Safety Tip Tuesday: Confined Space
Heading into work, the days tasks running through your mind. Paper work in order, crew in place you enter a labeled confined space area, with the same familiarity, that a businessman would have in going to the office each morning...
You're at the entrance of a labeled confined space area, you hear a thud and then quiet. You know something has gone wrong. Your team-mate is in danger and needs your help. You go into action...
Which one are you? Are you the person who is constantly working in a confined space setting? Are you a team-mate, a confined space attendant or rescue personnel? How you approach your job, how you approach an emergency makes all the difference in the world.
A confined space is defined as "[having] limited openings for entry or exit, is large enough for entering and working, and is not designed for continuous worker occupancy. Confined space include underground vaults, tanks, storage bins, manholes, pits, silos, underground utility vaults and pipelines. (OSHA'S list of characteristics that identify a Permit-required confined space.)

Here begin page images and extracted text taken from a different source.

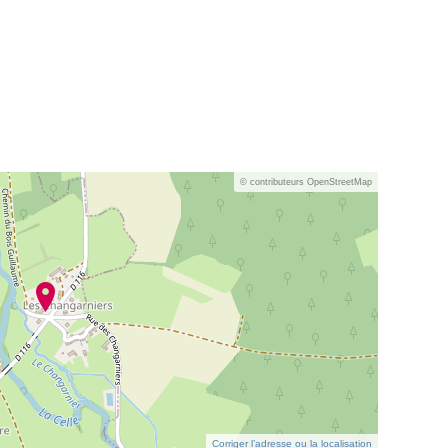
© contributeurs OpenStreetMap
Corriger l’adresse ou la localisation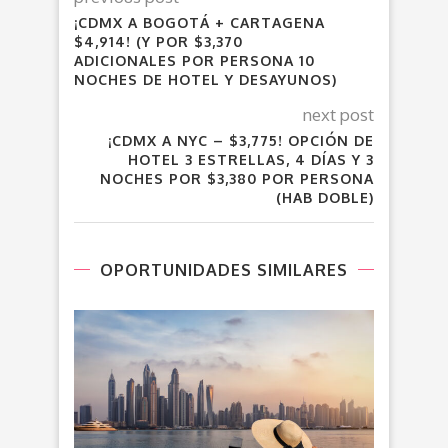
¡CDMX A BOGOTÁ + CARTAGENA
$4,914! (Y POR $3,370
ADICIONALES POR PERSONA 10
NOCHES DE HOTEL Y DESAYUNOS)
next post
¡CDMX A NYC – $3,775! OPCIÓN DE
HOTEL 3 ESTRELLAS, 4 DÍAS Y 3
NOCHES POR $3,380 POR PERSONA
(HAB DOBLE)
OPORTUNIDADES SIMILARES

A signed permit is needed before entry into any confined space with hazards. The permit documents these three main steps taken to safely enter the space.:
Confined space hazards are identified.
Evaluation of the hazards using methods such as atmospheric monitoring.
An elimination and controlling of the listed hazards.
A rescue plan must be in place prior to entry. OSHA requires attached entries using a rescue line and winch system when possible. A trained rescue team maybe required in more complicated entries. (NFPA confined space Fact Sheet)
In General Consider These Do's and Don'ts:
Don't enter confined spaces unless you have a good reason to do so and you have adequate training, equipment and permit if one is required.
Don't go in "blind. Enter a confined space only when you know it is safe to do so.
Do make sure that a qualified person assesses the hazards of the confined space.
Do test the air in the confined space.
Do ventilate the space with fresh air.
Do plan ahead before entering the space and have an emergency rescue plan ready.
Do follow safe work procedures and use any necessary equipment.
In the opening scenarios its important for an employee to remember that their environment can change. Don't let the familiarity of your job, or your environment blind you to the hazards present or any that may develop.
A 2014 statistic from NIOSH stated that 60% of confined space fatalities have involved a would-be rescuer. If you find yourself in that position, resist the urge to blindly rush into action. Every moment that passes is crucial, but what good will you do anyone if you rush into danger ill-prepared?
It is important to carefully review and be familiar with the rescue plan before a crisis occurs. Know your equipment, test the air, have a qualified rescue team on hand if the situation calls for one. We hope this article has served as a reminder to everyone who works in and around a confined space, whatever form it may take. Work safe everyone!